Después de aquello, ya no hubo dudas.
Cuando todo terminó, Maris se sentía ligeramente mareada, ebria por el triunfo, aunque todavía no podía creer que de verdad hubiera concluido, que ya no tenía que luchar más. Fuera de la sala, la atmósfera era limpia y húmeda, y el viento soplaba del Este con fuerza. Se quedó de pie en los escalones y lo saboreó, mientras amigos y desconocidos se aglomeraban a su alrededor, queriendo hablarle. Dorrel la rodeaba con un brazo, sin hacer preguntas, sin mostrar sorpresa. Era un descanso apoyarse contra él. ¿Y ahora, qué?, se preguntaba Maris. ¿Otra vez a casa? ¿Dónde estaría Coll? Quizá había ido a buscar a Barrion para marcharse en el bote.
La multitud que la rodeaba dejó paso a Russ, que se acercaba con Jamis. Su padrastro llevaba en las manos un par de alas.
—Maris —dijo.
—¿Padre?
La voz le temblaba.
—Así debería haber sido siempre —sonrió Russ—. Me sentiré muy orgulloso si me permites volver a llamarte hija, a pesar de todo lo que he hecho. Y aún me sentiré más orgulloso si accedes a llevar mis alas.
—Te las has ganado —intervino Jamis—. Las viejas reglas ya no se aplican, y desde luego, has demostrado tu habilidad. Hasta que se ponga en marcha la academia, no habrá nadie para llevarlas aparte de ti y de Devin. Y tú las has cuidado mucho mejor de lo que Devin cuidó las suyas.
Tendió las manos para recoger las alas de Russ. Volvían a ser suyas. Sonreía, ya no estaba cansada, sino extasiada ante el familiar peso que sentía en las manos.
—Oh, padre… —fue lo único que pudo decir.
Russ y ella se abrazaron llorando.
Cuando se acabaron las lágrimas, todos se dirigieron al risco de los alados, seguidos por una auténtica multitud.

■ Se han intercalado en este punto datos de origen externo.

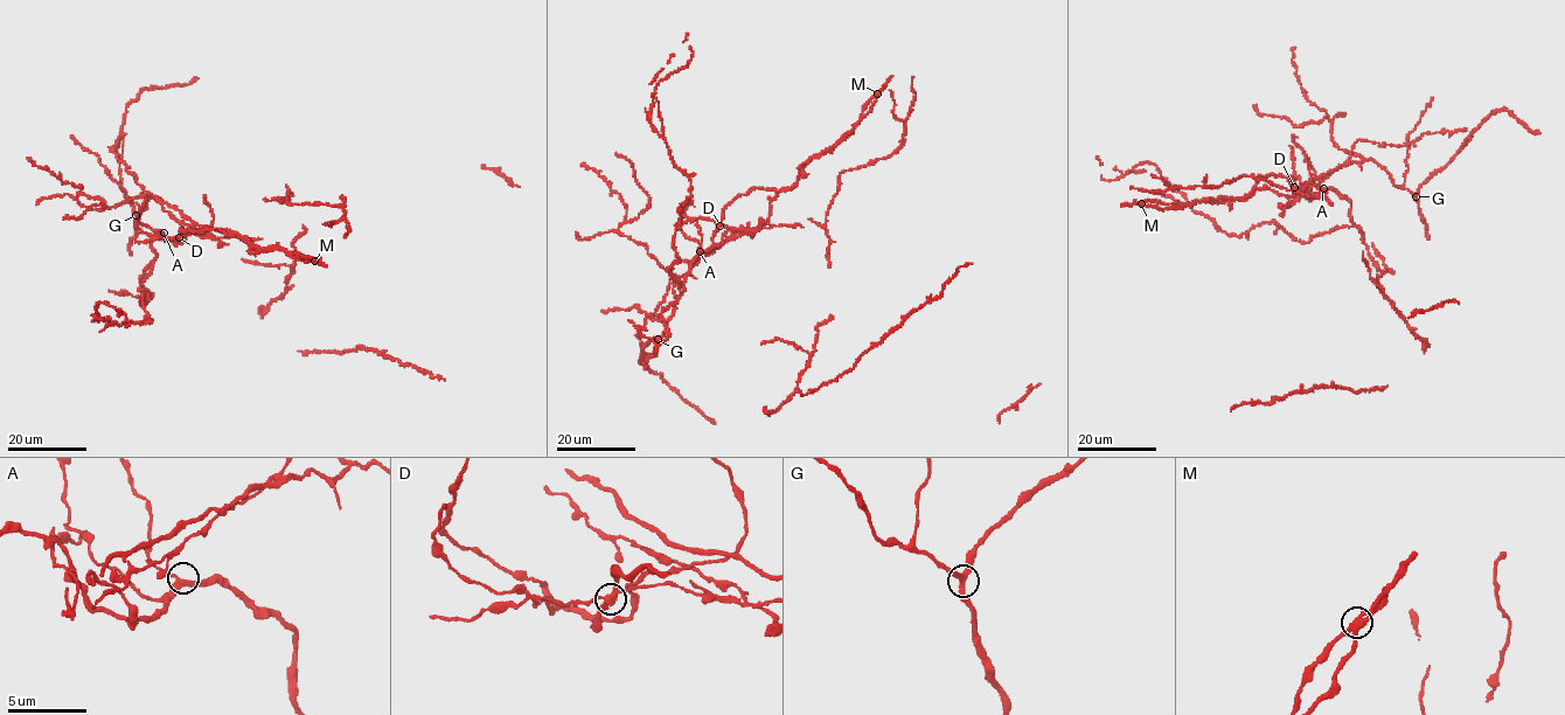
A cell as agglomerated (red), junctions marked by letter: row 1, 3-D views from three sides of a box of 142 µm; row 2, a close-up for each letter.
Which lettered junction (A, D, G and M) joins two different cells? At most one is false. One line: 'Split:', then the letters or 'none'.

—Volemos al Nido de Águilas —dijo Maris a Dorrel. Luego vio a Garth, justo detrás de ella. Hasta entonces, no le había encontrado entre la gente—. ¡Ven tú también, Garth! ¡Celebraremos una fiesta!
—Sí —asintió Dorrel—. Pero ¿crees que el Nido de Águilas es el lugar más apropiado?
Maris enrojeció.
—¡No, claro que no! —Miró a los que la rodeaban—. No, iremos a nuestra casa en Menor, y todo el mundo puede venir. Padre, el Señor de la Tierra, Jamis, y Barrion cantará para nosotros, si podemos encontrarle…
Entonces vio a Coll, que corría hacia ella con el rostro iluminado.
—¡Maris! ¡Maris!
Se encontraron y se abrazaron entusiasmados, antes de separarse con una sonrisa.
—¿Dónde estabas?
—Con Barrion. Estoy componiendo una canción. Sólo tengo el principio, pero será buena, lo noto. Es sobre ti.
—¿Sobre mí?
Evidentemente, estaba orgulloso de sí mismo.
—Sí. Serás famosa. Todo el mundo la cantará, todo el mundo te conocerá.
—Ya la conocen —rió Dorrel—. Créeme.
—No, quiero decir para siempre. Mientras se cante esta canción, todos te conocerán. Conocerán a la chica que deseaba tanto unas alas que cambió el mundo.
Y quizá sea cierto, pensó Maris más tarde, cuando se ató las alas y saltó al viento, con Dorrel a un lado y Garth al otro. Pero haber cambiado el mundo no parecía tan importante ni tan auténtico como el viento en el pelo y la familiar tensión en los músculos cuando se elevaba, cabalgando en sus amadas corrientes, que había creído perdidas para siempre. Volvía a tener alas, volvía a tener el cielo. Ahora era ella misma, ahora era feliz.